### Texte étudié
________________________________________

Suite à la mort de Jean et à plusieurs reprises,
Jésus avertit ses disciples qu'il souffrirait.
Mais en annonçant sa passion, il ne s'engageait
pas moins à se lever après sa mort (Lc 9:22; 17:24; 18:33; 24:7) .
Il annonçait ainsi sa résurrection comme un engagement, un acte
qu'il accomplirait lui-même; le verbe à l'actif ou au moyen était le
seul des annonces à relever de son intention personnelle, tandis que
les autres verbes à la voix passive marquaient une action subie..
I - "il faut (pour) le Fils de l'homme
beaucoup souffrir et être rejeté
par les anciens et des grands-prêtres
et des scribes et être mis à mort,
et après trois jours , se lever ". Luc 9/22 (codex
Bezae)
II - 9:43 Il dit à ses disciples:
44 - " mettez-vous dans les oreilles ces paroles
là: le Fils de l'humain en effet
est sur le point d'être livré aux mains
des humains". 45 - Or eux ignoraient cette parole
là - et elle était voilée d'eux,
afin qu'ils n'en aient pas l'intelligence - et ils
craignaient
46 - d'interroger sur la parole suivante :
" qui pourrait bien être plus grand qu' eux ?"
III - 17/23 - Et on vous dira : "voici ici, *voici
là!
ne vous éloignez pas, ne poursuivez pas!
24 - En effet, de même que l'éclair, l' éclairant
- à partir de l'(éclair) sous le ciel *- éclaire,
ainsi sera aussi le Fils de l'humain! *.
25 - Or d'abord il lui faut beaucoup souffrir
et être rejeté de cette
génération-ci.

________________________________________

Données de suivi des coordonnées en pixels
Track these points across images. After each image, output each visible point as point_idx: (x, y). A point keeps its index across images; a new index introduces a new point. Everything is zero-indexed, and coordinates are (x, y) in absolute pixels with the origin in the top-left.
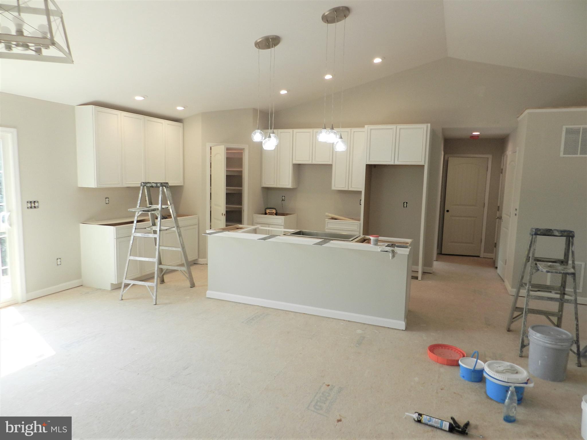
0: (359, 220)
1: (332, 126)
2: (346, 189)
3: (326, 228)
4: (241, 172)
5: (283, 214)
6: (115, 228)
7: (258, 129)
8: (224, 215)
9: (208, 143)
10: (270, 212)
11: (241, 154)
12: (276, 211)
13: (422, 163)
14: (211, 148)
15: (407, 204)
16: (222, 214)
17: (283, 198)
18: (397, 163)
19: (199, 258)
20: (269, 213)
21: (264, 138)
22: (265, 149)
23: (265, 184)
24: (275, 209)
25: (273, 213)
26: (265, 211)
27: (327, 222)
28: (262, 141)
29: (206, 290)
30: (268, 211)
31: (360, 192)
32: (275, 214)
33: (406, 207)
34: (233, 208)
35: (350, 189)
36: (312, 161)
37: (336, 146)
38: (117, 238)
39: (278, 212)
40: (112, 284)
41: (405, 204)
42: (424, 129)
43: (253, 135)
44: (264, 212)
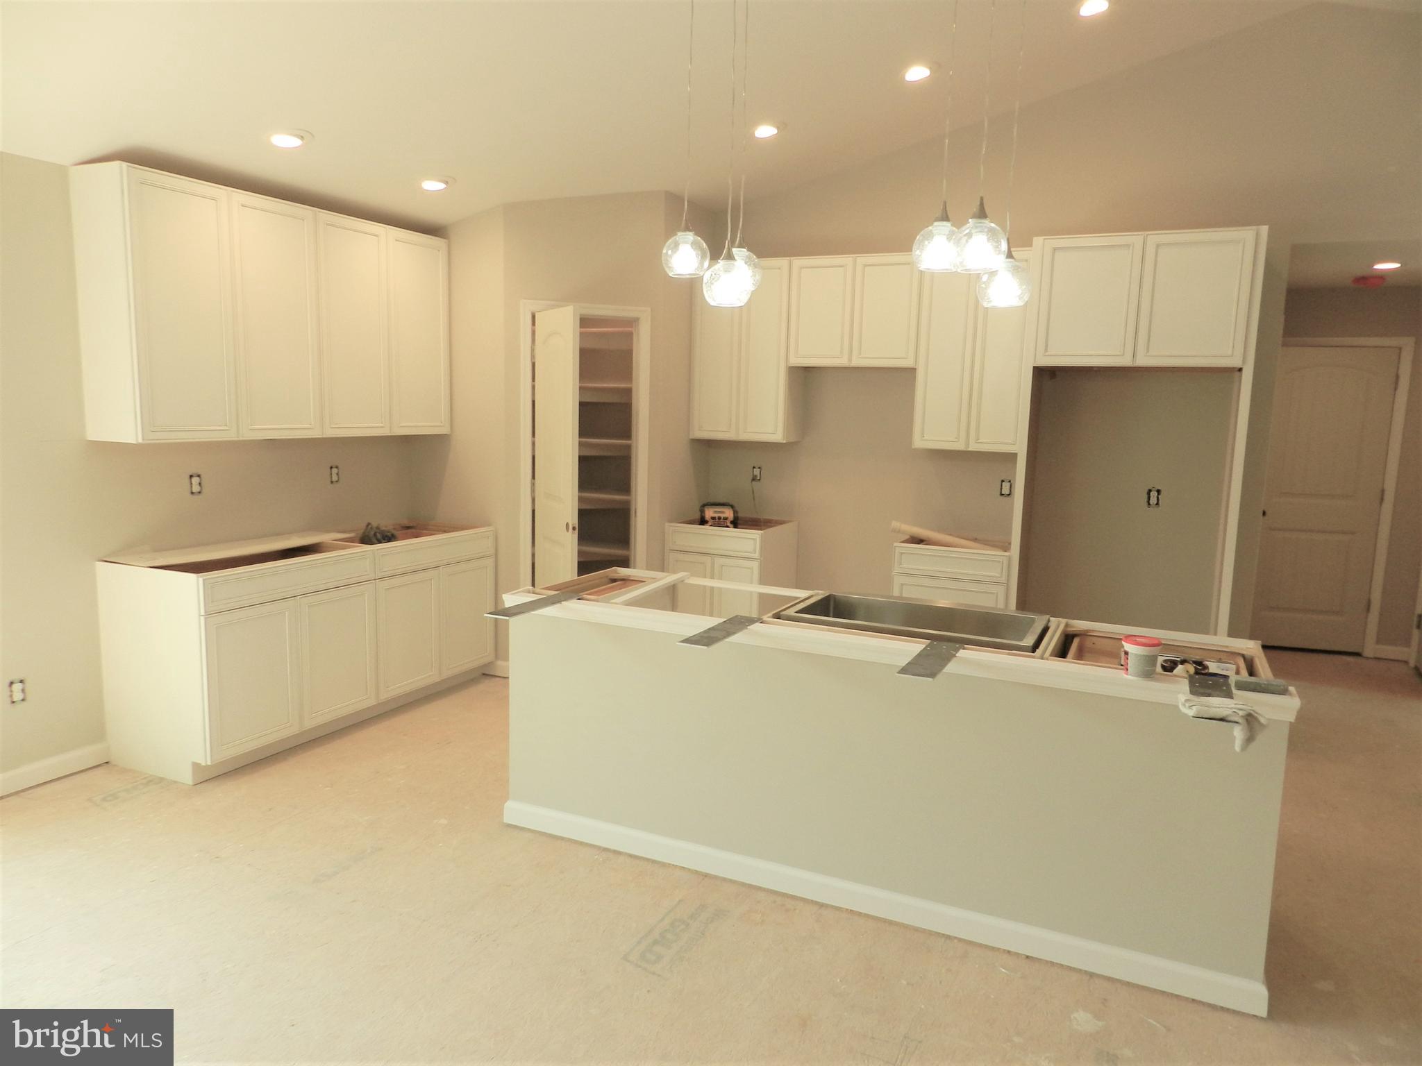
0: (1006, 547)
1: (982, 204)
2: (960, 446)
3: (897, 569)
4: (628, 392)
5: (754, 523)
6: (201, 580)
7: (687, 229)
8: (574, 529)
9: (525, 301)
10: (716, 515)
11: (629, 336)
12: (735, 512)
13: (1235, 362)
14: (534, 317)
15: (1160, 497)
16: (567, 524)
17: (757, 472)
18: (1142, 361)
19: (497, 657)
20: (713, 518)
21: (706, 264)
22: (713, 303)
23: (700, 430)
24: (732, 507)
25: (726, 519)
26: (702, 511)
27: (897, 550)
28: (701, 274)
29: (505, 798)
30: (710, 513)
31: (1012, 457)
32: (732, 522)
33: (1157, 504)
34: (603, 501)
35: (973, 447)
36: (850, 360)
37: (986, 289)
38: (209, 614)
39: (740, 515)
40: (196, 766)
41: (1154, 494)
42: (1244, 246)
43: (667, 253)
44: (697, 516)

________________________________________

### Énoncé du problème
Répondez à partir du texte étudié :
1. À partir de quel événement Jésus avertit-il ses disciples qu'il souffrirait ?
2. Selon la citation de Luc 9/22, par qui le Fils de l'homme doit-il être rejeté ?
3. Dans le passage III, à quoi le Fils de l'humain est-il comparé ?

### Réponse à l'exercice
1. À partir de la mort de Jean.
2. Par les anciens, des grands-prêtres et des scribes.
3. À l'éclair.